What concerns the world’s bankers about the Administration’s escapades in the gulf is not so much that these will lead to a war involving the Soviets, for Moscow does not normally behave frivolously. Rather, it shows that U.S. foreign policy has lost touch with a deeper truth: that the United States is now the world’s largest borrower. Every action that it takes involves other peoples’ money. And $2 billion of that money, according to former Secretary of the Navy John Lehman, is being eaten up by the adventure in the gulf.

We refuse either to cut our expenses or to tax ourselves to pay our bills. We conform to the classic definition of an irresponsible debtor. Instead of balancing our accounts, we write IOUs--more than $200 billion worth last year. These are picked up by foreigners--mostly Japanese--who touchingly believe that one day we will change our errant ways and pay our debts. This year the Japanese alone have pumped an estimated $50 billion into Wall Street.

The whole rickety system depends on confidence. But a combination of events, now culminating in the cavalier decision to go to the brink with Iran, has shaken that confidence. The panic on Wall Street is a result of the dawning realization that the United States may never pay its bills.

Eventually there comes a time when even the most understanding friend stops believing a gambler’s promise to reform. This is what has been happening on Wall Street and in the world’s financial capitals. The United States, as a conscious and deliberate policy of the Administration, has been living on credit. Its creditors have been hoping that it would put its house in order. But the events in the gulf show that it still is playing the roulette table with the rent money. And it believes, as Lyndon Johnson did, that it can charge a war. That was two decades ago. Now the lenders, if not yet foreclosing, are calling in the cards. America has run through its line of credit.
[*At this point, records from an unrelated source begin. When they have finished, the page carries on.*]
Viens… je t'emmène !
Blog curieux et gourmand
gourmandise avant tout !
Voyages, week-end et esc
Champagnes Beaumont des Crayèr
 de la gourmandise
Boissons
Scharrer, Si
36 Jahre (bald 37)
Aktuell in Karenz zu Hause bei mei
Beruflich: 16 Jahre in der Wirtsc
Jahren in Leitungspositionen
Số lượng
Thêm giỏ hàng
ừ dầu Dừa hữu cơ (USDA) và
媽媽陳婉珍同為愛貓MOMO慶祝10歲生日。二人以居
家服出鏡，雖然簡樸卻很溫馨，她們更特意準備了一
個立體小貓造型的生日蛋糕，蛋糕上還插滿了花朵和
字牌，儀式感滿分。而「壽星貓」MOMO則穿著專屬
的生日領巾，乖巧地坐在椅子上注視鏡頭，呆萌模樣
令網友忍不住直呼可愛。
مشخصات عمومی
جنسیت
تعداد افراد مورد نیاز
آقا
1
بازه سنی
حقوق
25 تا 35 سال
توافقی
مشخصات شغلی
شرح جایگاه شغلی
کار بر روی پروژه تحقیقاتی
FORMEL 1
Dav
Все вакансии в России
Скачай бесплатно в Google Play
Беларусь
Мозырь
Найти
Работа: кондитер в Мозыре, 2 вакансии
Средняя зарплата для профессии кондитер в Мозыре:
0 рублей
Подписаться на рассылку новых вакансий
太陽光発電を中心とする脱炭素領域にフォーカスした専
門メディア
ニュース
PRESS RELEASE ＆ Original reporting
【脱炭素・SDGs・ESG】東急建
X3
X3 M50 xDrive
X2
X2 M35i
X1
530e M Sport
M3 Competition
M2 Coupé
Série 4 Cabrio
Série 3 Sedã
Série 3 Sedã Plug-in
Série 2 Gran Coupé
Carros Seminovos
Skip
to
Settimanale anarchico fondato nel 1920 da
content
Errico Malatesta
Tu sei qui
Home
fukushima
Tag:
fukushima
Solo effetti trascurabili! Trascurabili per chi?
Countries on the verge of bankruptcy ought not to be launching wars with other peoples’ money--especially when the borrower’s resources will be further depleted no matter how the war turns out. That is the meaning of the debacle now taking place on Wall Street. We will not be out of danger until we recognize that a foreign policy, like everything else in this world, has to be paid for. Borrowers can’t be choosers. Having decided to become a debtor, we will now have to behave like one.